The answer must consist of every line in the records that contains the word "Mouse".

:::

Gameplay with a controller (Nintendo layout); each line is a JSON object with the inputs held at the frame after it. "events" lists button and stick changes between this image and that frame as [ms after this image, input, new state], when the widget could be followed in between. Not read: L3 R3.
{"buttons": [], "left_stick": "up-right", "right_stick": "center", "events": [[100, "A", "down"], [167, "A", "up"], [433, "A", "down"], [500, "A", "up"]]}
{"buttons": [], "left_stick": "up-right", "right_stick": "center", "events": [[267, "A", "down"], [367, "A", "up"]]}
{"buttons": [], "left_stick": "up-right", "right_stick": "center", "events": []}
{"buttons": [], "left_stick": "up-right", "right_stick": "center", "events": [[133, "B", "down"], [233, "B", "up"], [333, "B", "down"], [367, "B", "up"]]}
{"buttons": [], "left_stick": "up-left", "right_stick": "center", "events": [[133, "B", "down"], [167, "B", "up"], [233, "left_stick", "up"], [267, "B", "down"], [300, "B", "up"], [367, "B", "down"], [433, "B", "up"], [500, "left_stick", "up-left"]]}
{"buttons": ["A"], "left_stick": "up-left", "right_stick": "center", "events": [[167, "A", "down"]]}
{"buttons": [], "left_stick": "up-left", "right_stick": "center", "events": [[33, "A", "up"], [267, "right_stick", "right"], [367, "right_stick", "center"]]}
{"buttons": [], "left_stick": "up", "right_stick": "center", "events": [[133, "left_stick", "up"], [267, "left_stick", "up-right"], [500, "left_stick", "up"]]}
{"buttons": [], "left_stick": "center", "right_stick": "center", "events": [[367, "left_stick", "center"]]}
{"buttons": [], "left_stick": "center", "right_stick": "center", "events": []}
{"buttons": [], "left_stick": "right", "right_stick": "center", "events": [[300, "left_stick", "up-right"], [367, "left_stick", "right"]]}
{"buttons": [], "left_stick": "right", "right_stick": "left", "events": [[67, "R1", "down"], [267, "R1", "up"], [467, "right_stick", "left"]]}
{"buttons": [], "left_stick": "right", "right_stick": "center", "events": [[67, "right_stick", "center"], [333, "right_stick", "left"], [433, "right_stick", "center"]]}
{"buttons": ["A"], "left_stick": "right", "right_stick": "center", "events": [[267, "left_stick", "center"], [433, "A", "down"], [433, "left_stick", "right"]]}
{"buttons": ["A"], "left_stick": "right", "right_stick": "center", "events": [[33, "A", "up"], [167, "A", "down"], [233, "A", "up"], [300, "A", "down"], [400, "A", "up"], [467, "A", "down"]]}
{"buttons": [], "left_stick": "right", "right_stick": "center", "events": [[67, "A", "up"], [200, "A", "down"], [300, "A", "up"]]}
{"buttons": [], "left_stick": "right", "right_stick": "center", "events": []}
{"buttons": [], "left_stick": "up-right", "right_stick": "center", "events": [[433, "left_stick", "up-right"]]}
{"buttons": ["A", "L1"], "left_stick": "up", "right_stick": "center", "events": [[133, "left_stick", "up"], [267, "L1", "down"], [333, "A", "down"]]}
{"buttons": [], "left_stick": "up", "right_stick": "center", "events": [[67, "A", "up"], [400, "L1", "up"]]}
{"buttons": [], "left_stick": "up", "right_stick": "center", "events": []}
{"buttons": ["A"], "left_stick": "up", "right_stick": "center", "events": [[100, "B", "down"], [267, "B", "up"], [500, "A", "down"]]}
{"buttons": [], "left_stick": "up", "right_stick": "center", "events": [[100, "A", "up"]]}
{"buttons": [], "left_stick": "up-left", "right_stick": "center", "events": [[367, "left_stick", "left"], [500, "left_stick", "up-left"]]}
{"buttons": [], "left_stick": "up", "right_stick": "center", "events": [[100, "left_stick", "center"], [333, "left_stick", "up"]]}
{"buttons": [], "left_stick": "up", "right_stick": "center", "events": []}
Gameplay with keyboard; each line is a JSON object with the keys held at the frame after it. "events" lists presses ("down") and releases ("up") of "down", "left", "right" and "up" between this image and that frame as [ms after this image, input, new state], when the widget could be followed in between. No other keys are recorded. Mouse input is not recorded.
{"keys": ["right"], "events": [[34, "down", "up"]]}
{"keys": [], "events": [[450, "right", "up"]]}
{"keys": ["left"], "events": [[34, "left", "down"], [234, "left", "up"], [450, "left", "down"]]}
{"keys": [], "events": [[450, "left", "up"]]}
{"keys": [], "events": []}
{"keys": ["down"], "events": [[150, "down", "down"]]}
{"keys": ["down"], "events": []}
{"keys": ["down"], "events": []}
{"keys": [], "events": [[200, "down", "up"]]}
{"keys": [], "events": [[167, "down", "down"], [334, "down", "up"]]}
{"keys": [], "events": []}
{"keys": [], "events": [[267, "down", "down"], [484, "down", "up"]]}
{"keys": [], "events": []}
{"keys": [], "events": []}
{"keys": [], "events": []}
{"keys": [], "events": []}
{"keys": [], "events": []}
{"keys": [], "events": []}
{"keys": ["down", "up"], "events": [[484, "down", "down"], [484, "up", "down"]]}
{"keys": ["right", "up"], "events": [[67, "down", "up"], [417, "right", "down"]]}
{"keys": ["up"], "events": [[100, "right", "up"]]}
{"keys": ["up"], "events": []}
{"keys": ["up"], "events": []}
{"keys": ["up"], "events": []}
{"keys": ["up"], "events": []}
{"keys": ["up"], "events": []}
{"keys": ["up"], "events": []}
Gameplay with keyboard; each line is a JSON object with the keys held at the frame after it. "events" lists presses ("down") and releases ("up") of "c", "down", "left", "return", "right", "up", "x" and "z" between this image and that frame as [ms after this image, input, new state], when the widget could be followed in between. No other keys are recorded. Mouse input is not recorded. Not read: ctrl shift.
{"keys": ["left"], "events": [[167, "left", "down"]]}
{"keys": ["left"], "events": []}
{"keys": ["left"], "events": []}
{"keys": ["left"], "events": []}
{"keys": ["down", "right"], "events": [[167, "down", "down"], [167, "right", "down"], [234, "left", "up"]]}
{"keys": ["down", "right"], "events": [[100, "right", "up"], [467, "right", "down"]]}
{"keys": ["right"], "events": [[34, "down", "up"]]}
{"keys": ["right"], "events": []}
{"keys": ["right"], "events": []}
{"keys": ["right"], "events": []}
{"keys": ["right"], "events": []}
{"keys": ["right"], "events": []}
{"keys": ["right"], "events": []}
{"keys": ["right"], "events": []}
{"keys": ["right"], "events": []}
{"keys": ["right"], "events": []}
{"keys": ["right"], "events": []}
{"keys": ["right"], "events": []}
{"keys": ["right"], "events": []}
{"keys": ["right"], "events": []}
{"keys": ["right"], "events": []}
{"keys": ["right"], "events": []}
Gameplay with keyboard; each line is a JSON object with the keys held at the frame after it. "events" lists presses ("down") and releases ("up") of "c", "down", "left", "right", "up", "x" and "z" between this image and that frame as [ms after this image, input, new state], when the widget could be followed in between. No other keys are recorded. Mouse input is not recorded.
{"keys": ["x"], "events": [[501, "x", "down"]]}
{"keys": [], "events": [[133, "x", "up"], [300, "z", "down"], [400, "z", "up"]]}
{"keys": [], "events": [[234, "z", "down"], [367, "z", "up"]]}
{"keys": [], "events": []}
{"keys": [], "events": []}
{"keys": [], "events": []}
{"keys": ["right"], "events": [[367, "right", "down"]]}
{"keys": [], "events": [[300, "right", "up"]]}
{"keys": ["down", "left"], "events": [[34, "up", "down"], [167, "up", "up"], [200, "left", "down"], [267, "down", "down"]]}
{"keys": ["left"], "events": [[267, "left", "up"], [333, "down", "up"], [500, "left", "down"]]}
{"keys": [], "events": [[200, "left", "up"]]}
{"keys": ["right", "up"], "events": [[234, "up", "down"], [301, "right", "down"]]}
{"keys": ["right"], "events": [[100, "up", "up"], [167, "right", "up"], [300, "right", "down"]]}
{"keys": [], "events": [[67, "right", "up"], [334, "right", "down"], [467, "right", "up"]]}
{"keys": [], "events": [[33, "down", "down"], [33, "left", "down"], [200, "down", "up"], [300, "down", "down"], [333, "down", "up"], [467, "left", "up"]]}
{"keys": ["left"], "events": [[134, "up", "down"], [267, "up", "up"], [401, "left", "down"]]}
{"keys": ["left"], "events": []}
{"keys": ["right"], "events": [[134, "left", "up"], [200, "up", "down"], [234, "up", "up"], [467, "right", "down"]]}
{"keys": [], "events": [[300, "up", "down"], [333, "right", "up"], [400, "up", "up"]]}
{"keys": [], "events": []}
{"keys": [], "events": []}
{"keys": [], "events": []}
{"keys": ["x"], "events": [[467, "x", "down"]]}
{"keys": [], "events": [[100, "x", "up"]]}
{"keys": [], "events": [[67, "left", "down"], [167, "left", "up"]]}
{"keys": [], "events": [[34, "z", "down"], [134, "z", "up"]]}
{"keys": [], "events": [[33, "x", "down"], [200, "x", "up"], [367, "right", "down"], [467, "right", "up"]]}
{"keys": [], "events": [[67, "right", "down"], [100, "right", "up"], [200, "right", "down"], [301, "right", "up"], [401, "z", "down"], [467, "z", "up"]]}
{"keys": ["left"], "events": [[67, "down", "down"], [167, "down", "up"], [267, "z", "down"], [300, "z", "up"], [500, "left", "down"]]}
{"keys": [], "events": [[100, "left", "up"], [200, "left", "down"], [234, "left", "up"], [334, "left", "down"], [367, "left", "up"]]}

:::

* **OUTPUT OF THE TASK**
Gameplay with keyboard; each line is a JSON object with the keys held at the frame after it. "events" lists presses ("down") and releases ("up") of "down", "left", "right" and "up" between this image and that frame as [ms after this image, input, new state], when the widget could be followed in between. No other keys are recorded. Mouse input is not recorded.
Gameplay with keyboard; each line is a JSON object with the keys held at the frame after it. "events" lists presses ("down") and releases ("up") of "c", "down", "left", "return", "right", "up", "x" and "z" between this image and that frame as [ms after this image, input, new state], when the widget could be followed in between. No other keys are recorded. Mouse input is not recorded. Not read: ctrl shift.
Gameplay with keyboard; each line is a JSON object with the keys held at the frame after it. "events" lists presses ("down") and releases ("up") of "c", "down", "left", "right", "up", "x" and "z" between this image and that frame as [ms after this image, input, new state], when the widget could be followed in between. No other keys are recorded. Mouse input is not recorded.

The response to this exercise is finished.